For this exercise, please find the lines in the entries that include the word "labor" and copy them.

[Stored dataset items]
^^^^

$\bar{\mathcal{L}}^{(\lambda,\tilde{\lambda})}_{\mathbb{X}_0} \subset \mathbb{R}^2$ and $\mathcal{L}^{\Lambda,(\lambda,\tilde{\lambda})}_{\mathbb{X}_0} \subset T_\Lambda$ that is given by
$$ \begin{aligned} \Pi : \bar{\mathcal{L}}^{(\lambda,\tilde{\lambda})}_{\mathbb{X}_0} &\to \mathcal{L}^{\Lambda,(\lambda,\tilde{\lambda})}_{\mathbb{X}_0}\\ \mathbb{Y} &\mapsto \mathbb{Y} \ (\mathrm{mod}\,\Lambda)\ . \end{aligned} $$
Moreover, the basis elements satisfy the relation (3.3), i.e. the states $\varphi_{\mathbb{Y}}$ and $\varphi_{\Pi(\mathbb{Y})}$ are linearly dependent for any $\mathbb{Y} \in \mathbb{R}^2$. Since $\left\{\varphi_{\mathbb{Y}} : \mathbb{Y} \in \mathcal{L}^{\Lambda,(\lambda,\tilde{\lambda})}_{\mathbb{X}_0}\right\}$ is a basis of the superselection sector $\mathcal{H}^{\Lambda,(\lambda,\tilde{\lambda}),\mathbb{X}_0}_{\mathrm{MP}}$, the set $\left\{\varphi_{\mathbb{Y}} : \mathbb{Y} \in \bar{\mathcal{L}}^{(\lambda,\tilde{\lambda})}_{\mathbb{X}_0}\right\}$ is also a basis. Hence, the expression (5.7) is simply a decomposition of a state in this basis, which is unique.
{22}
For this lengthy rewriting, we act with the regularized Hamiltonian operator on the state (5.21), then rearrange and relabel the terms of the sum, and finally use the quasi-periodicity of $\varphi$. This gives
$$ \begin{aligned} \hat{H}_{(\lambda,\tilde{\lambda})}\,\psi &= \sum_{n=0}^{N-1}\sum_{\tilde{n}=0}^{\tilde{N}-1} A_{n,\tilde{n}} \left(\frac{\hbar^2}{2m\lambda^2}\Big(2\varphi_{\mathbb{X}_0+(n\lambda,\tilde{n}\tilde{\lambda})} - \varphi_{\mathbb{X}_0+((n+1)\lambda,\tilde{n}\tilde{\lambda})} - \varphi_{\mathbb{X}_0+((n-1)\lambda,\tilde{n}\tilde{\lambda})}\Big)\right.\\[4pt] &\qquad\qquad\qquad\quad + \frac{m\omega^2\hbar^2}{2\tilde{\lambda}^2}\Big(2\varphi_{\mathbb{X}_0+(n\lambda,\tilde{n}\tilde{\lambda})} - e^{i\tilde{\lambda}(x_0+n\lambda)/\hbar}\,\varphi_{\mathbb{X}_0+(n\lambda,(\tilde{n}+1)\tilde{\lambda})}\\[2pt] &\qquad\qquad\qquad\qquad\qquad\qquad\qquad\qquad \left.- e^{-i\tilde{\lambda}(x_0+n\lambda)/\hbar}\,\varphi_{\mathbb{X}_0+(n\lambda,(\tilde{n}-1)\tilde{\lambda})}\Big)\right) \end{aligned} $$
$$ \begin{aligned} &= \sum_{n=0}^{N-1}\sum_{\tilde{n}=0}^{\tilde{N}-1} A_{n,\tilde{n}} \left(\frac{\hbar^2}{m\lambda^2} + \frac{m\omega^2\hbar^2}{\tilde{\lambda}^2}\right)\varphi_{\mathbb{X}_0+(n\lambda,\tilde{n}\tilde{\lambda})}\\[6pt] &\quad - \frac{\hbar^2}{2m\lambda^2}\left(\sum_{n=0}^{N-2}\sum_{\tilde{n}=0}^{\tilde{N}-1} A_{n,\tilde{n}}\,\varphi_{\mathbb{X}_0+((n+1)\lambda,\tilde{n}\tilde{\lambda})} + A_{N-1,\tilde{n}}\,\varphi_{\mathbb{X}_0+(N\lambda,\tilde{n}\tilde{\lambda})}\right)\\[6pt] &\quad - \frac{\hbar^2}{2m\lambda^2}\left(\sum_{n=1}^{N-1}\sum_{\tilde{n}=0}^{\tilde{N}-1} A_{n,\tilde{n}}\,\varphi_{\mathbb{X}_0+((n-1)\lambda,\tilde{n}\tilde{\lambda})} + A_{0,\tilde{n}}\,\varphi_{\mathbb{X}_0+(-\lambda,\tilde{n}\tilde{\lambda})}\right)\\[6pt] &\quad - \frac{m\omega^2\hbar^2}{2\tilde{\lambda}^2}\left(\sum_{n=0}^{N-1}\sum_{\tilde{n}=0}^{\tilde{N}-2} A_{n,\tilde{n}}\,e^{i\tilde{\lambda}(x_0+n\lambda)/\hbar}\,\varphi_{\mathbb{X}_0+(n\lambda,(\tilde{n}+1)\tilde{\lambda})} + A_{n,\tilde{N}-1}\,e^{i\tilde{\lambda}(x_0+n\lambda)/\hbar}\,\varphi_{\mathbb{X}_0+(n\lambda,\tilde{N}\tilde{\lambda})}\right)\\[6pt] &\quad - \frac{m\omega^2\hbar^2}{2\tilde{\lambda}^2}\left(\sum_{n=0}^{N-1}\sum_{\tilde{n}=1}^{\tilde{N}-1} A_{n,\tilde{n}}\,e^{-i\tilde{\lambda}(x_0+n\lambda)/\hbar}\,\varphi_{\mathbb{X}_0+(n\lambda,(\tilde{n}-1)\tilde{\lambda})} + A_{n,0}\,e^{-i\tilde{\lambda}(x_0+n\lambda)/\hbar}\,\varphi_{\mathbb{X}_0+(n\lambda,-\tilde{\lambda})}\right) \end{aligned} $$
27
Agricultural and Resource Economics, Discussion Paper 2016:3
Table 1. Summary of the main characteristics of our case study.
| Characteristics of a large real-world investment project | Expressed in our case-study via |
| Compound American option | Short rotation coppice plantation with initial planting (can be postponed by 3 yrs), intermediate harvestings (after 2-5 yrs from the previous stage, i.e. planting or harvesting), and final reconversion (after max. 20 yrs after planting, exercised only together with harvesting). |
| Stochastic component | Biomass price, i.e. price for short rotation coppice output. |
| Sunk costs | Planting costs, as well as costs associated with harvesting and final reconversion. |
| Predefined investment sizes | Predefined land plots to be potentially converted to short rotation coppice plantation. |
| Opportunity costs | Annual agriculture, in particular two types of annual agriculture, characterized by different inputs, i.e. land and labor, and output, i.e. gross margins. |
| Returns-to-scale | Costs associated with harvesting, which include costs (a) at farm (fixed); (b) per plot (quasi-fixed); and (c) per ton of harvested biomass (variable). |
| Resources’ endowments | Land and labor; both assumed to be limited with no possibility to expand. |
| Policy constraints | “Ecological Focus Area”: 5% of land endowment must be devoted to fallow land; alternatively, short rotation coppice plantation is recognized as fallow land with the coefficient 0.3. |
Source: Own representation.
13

^^^^

FINAL ANSWER:
| Opportunity costs | Annual agriculture, in particular two types of annual agriculture, characterized by different inputs, i.e. land and labor, and output, i.e. gross margins. |
| Resources’ endowments | Land and labor; both assumed to be limited with no possibility to expand. |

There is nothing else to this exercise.